After achieving great success in Hollywood with “Good Will Hunting” and “Finding Forrester” and becoming America’s most prominent gay director, van Sant turned into a born-again indie filmmaker. His discovery of Hungarian director Béla Tarr, a master of long takes and slow tracking shots, marked his conversion. Tarr’s influence hangs over “Gerry” and “Elephant,” but another van Sant favorite—Belgian director Chantal Akerman’s 1975 “Jeanne Dielman”—offers a key to “Last Days.”

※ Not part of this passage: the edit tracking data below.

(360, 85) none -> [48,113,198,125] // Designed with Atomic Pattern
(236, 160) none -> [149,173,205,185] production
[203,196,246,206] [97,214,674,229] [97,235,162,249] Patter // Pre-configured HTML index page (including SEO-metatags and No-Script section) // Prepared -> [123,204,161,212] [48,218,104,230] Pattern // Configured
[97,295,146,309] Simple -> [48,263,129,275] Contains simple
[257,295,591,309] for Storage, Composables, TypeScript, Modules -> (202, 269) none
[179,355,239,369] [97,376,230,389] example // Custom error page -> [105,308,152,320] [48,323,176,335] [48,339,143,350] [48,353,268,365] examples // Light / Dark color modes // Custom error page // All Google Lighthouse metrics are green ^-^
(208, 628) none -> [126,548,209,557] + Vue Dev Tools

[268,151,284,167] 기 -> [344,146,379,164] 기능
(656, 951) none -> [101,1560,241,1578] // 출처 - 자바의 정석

In “Jeanne Dielman,” Akerman spent three and a half hours exploring the daily life of a housewife who also works as a prostitute. The film includes real-time scenes of her protagonist washing a bathtub or peeling potatoes. It’s a landmark in feminist filmmaking—before it, no one had taken such a close look at women’s everyday drudgery. “Last Days” looks at the mundane—Lukas Haas singing along to most of the Velvet Underground’s “Venus In Furs,” Blake ineptly cooking macaroni and cheese—with a similar amount of rapt fascination. In fact, the film consists of almost nothing but such low-key moments, rendered dreamlike by cinematographer Harris Savides.

In the past, shallowness has sometimes worked for van Sant. “Elephant” said little of substance about the causes behind the Columbine massacre (its references to violent video games, bullying and Nazism strike me as ironic) but its direction—especially the claustrophobic use of a narrow frame—showed a great deal of insight into the way schools can be maddening, physically confining spaces. Van Sant and Savides, who also shot “Elephant,” are able to make “Last Days” a film of alluring, seductive surfaces.

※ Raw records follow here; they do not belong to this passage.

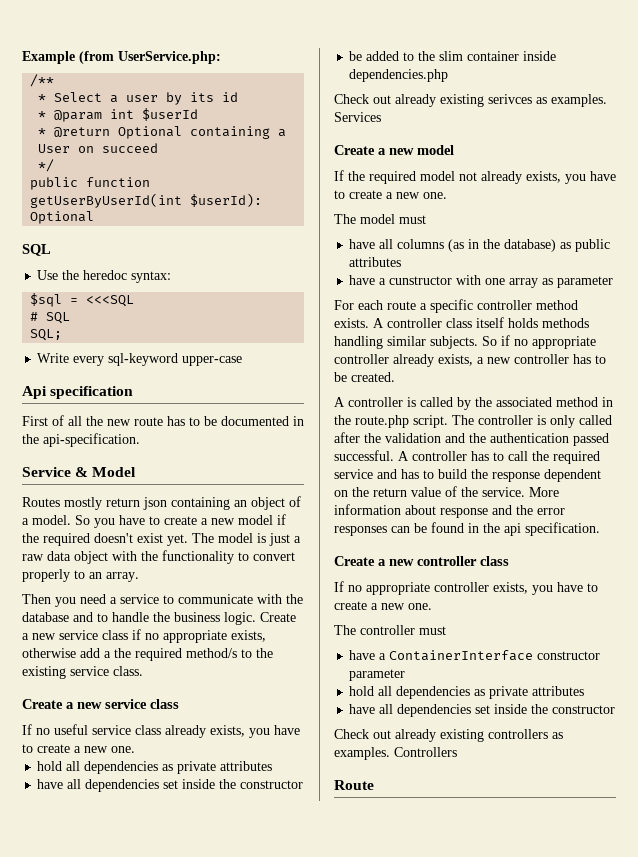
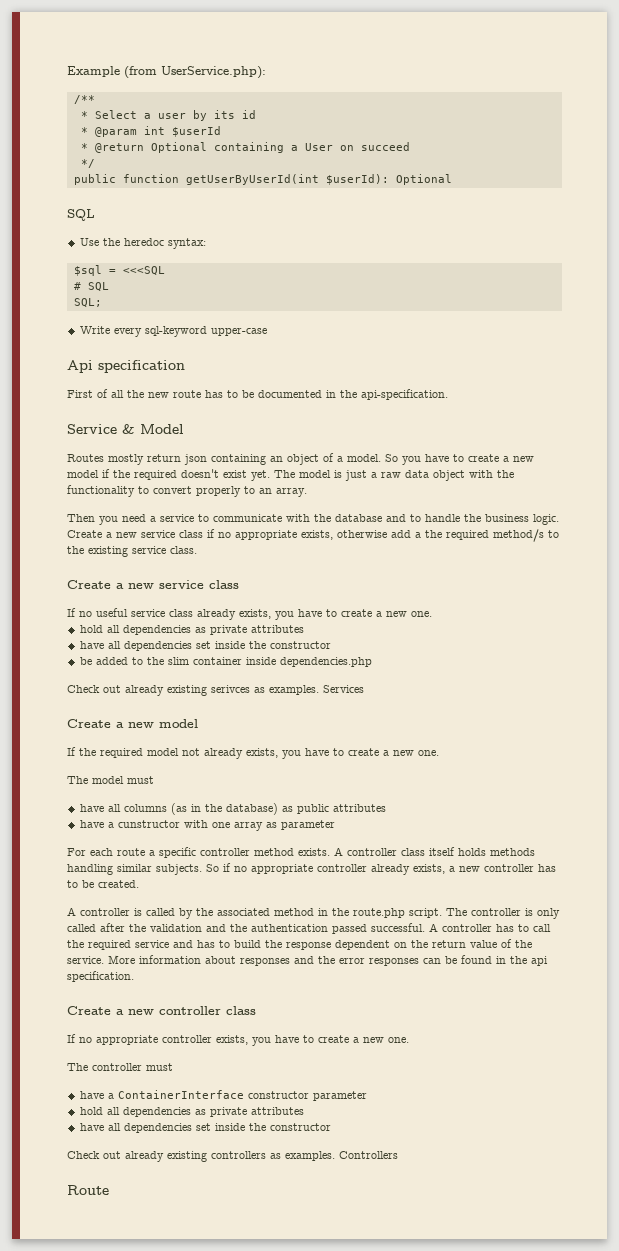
[118,51,221,64] UserService.php: -> [161,66,266,79] UserService.php):
[440,508,488,518] response -> [240,958,290,966] responses

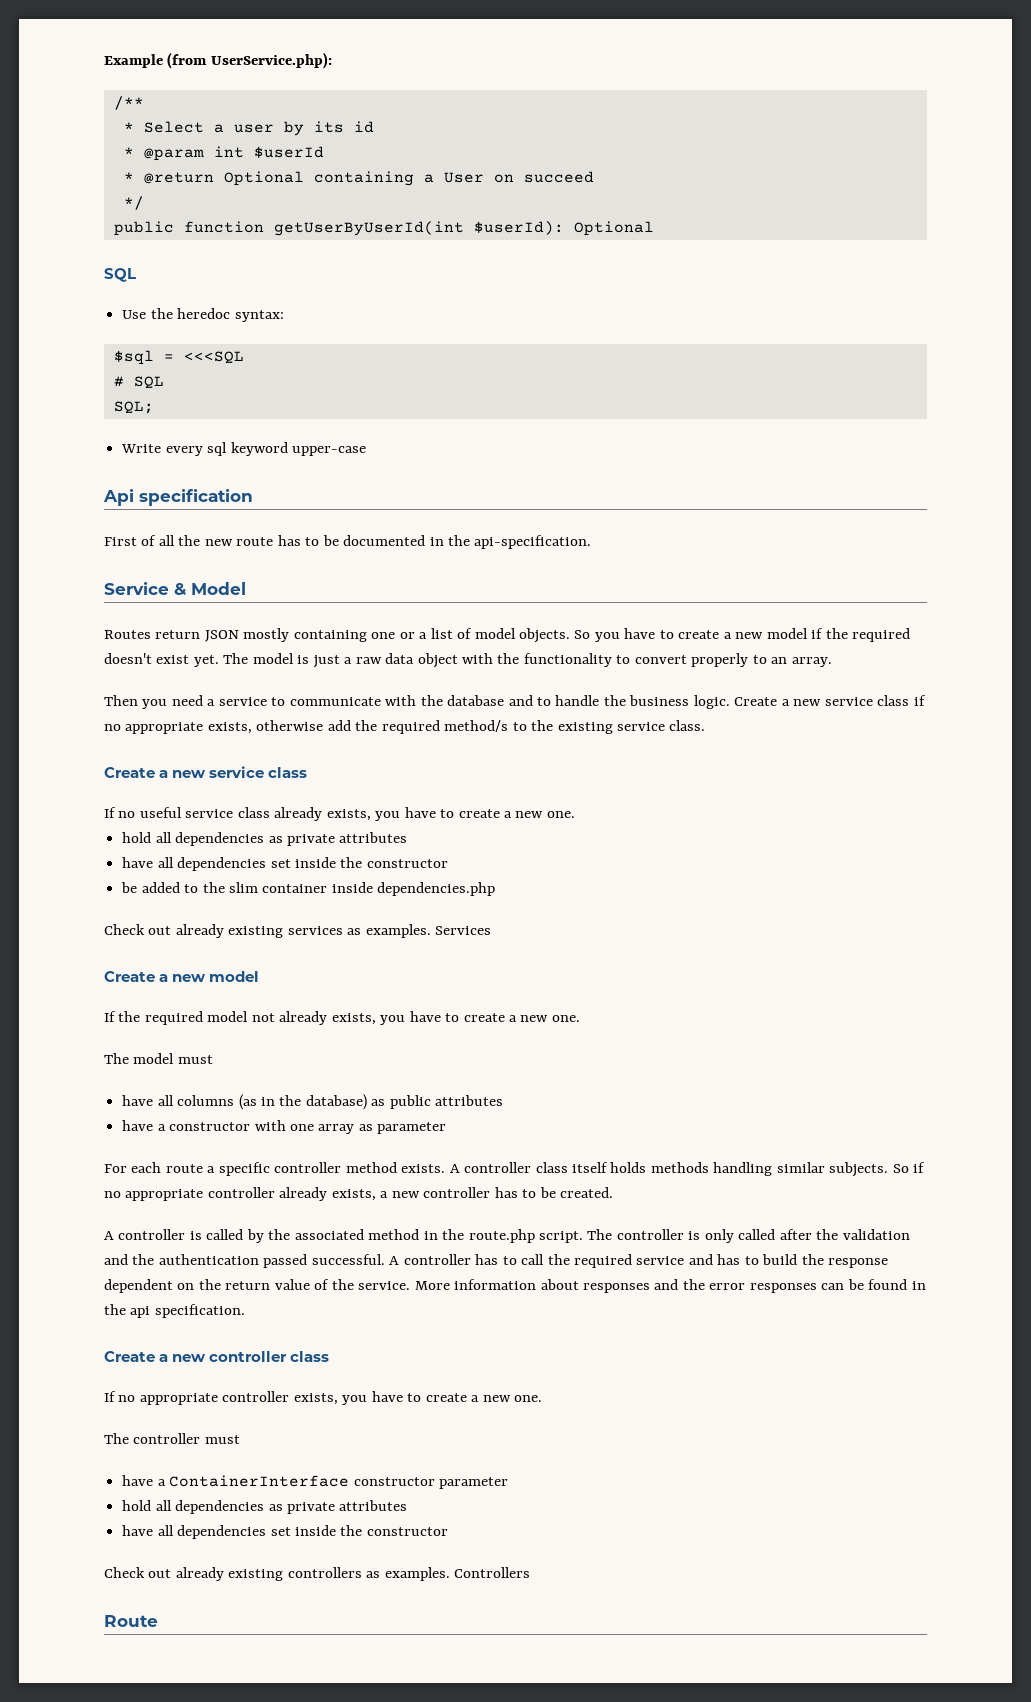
[144,326,207,337] sql-keyword -> [207,442,288,456] sql keyword
[108,453,381,465] mostly return json containing an object of a model. -> [155,628,571,643] return JSON mostly containing one or a list of model objects.
[415,532,421,538] a -> (351, 725) none
[211,685,250,693] serivces -> [287,926,343,935] services
[117,820,180,828] cunstructor -> [169,1122,251,1131] constructor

Unfortunately, there’s nothing more to it. Its lack of affect is epitomized by a scene in which Blake plays a song as the camera gradually zooms away from him. “Last Days” tells us that being rich, famous and troubled can make you just as miserable as if you were living in a vacant lot on Avenue D. That’s not exactly breaking news. The film mirrors its characters’ empty lives all too well.